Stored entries
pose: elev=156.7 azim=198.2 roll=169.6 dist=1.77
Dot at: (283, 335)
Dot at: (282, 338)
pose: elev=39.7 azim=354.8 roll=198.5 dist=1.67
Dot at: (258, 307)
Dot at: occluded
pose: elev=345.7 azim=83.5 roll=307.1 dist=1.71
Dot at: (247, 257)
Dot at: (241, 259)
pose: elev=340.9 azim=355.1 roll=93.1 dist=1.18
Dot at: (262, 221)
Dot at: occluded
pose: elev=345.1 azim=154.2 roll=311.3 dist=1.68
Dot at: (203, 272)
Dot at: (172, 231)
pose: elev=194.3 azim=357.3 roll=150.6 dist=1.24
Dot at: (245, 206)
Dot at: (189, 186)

WHAT THE EXERCISE ASKS
Rewrite every row above, switching "pose" to "view" wherever it occurs and leaving all other text untouched.

RESULT
view: elev=156.7 azim=198.2 roll=169.6 dist=1.77
Dot at: (283, 335)
Dot at: (282, 338)
view: elev=39.7 azim=354.8 roll=198.5 dist=1.67
Dot at: (258, 307)
Dot at: occluded
view: elev=345.7 azim=83.5 roll=307.1 dist=1.71
Dot at: (247, 257)
Dot at: (241, 259)
view: elev=340.9 azim=355.1 roll=93.1 dist=1.18
Dot at: (262, 221)
Dot at: occluded
view: elev=345.1 azim=154.2 roll=311.3 dist=1.68
Dot at: (203, 272)
Dot at: (172, 231)
view: elev=194.3 azim=357.3 roll=150.6 dist=1.24
Dot at: (245, 206)
Dot at: (189, 186)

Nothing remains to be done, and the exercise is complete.